I covered E3 exclusively for Village Voice Media’s Joystick Division blog. I missed covering the whole thing for G4TV, as my services had already been promised to JoyDiv by the time I heard from G4 about working the show, but I’m glad I didn’t jump ship just for the bigger paycheck. I doubt I would have been able to write the sort of things I wrote for JoyDiv for G4, and I certainly wouldn’t have had my choice of assignments. And there was one final benefit I’ll get to at the end of this post.
So, here’s what I did for JoyDiv:
I questioned the proliferation of ideas around the solid core of Dead Island, the worthiness of yet another Aliens game, the wisdom of putting a Star Wars motion title on an inaccurate motion-control system, and whether Battlefield 3 is a titch too “realistic.”
I challenged the idea that Warhammer 40:000: Space Marine is a Gears of War clone, and did an impromptu interview about how EA Sports’s FIFA 12 has really deep connections to professional soccer players that denote the quality of its simulation.
But my favorite piece of the show was my preview of Bioshock Infinite. Rarely do I see anything in a video game which makes me feel passionate about gaming. The Infinite demo was inspiring and refreshing. I had no choice but to go straight back to the hotel and write this piece up after seeing the demo, and the passion behind the writing must have had something to do with the piece hitting the front page of Digg. I wish more games gave me such material to write about!
Reading some of the comments on that Digg piece is funny. People thought I was kissing ass when I was writing some of the most heartfelt, honest games editorial I’ve written yet. I wonder sometimes how many gamers are really open to the idea of feeling something other than a sense of amusement when they play a video game. One would have to take that step first before then understanding just how rarely we’re given anything to feel deeply about in video games.

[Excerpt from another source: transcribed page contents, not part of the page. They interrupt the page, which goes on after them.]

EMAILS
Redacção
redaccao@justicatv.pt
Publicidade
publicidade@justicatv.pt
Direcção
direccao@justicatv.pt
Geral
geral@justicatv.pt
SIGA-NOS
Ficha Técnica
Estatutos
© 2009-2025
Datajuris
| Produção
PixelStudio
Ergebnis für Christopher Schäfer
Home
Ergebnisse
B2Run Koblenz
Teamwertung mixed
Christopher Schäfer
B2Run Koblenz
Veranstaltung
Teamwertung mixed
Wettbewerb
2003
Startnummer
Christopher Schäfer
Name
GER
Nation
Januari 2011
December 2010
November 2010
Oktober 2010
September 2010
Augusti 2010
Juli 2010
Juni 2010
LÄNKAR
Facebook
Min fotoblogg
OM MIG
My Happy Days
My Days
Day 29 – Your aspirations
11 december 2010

Even with my goal of not writing marketing copy while I covered the show, it’s impossible to write up E3 without working for marketing in one way or another. There’s no such thing as bad press, and all that. And I had a stark reminder of the consumer function of my new vocation a few days ago.
On Tuesday I received an email from Jim Redner of The Redner Group, a PR firm that had been handling public relations for publisher 2K Games, including the 2K title Borderlands in 2009. Mr. Redner had emailed to ask me if I was interesting in reviewing Duke Nukem Forever, and that he had Steam codes and PS3 copies available.

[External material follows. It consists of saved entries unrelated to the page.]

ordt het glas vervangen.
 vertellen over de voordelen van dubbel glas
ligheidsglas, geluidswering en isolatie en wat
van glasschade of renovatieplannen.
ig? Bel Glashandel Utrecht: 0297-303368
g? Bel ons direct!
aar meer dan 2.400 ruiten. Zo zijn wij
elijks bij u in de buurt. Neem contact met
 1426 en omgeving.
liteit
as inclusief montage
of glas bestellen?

I was shocked. The reviews were already hitting the web by this point. Surely there was naught more than additional damage to be done by further reviews!
The email was addressed “Hey Dennis” which, by the rules of my reality that exists mostly outside the confines of consumer-facing games journalism, implied that the email was actually sent to me. I was a little offended at the idea that I would have been sought out specifically and ostensibly as a target for a positive DNF review, after all I had read about the game’s “rape level.”
Not that I expected Redner to have looked up anything I’d written before, but I’m a feminist ally who was quite loud about it during the height of the Dickwolves controversy prior to PAX East 2011. How could I possibly have had anything positive to say about Duke Nukem Forever?
I found out later that PR people have tools which allow them to automatically fill in a recipient’s first name on mass emails BCC:’ed to a whole bunch of people, and I became aware of falling just a little further down the games journalism rabbit hole. One step closer to being a proper cog in the machine of video game development, publishing, and where game journalists step in, i.e. sales. Whether we want to or not. Most of our jobs wouldn’t exist unless people had games to sell, and needed us to spread the word to the prospective consumers.
There’s a lot that goes on under the hood of video games journalism that the average consumer of said press never gets to see. I love talking inside baseball specifically because not many other people do. To veterans of the games journalism industry, I assume it’s either boring subject matter or they’ve made their peace with the realities of their careers, and don’t want to revel in the awfulness, but gamers are done a service if those of us in the press shed light on the kind of bullshit that we deal with. So I’m glad that Jim Redner’s rage-tweets went public, and shed a light on journo blacklisting practices, even if I simultaneously feel bad for Jim Redner at the same time.
And that leads me to the best part of having stuck by my guns and covering E3 for Joystick Division instead of jumping at the chance for a higher-paying but less intellectually-satisfying gig: the First Person column I used to write over on Bitmob has been picked up by JoyDiv, and in my first column, to be published on Saturday, I’ll be talking about the relationship between PR companies and bad video game releases.
This column is a very exciting development, as there is already one heavy-hitter games journalist publishing a weekly column on Joystick Division, and there’s an exciting announcement coming about some other new additions to the site who are also well-respected writers about games. Let’s just say that I am going to have to keep pushing myself to get better, and that’s an awesome thing for which I’m humbled and grateful.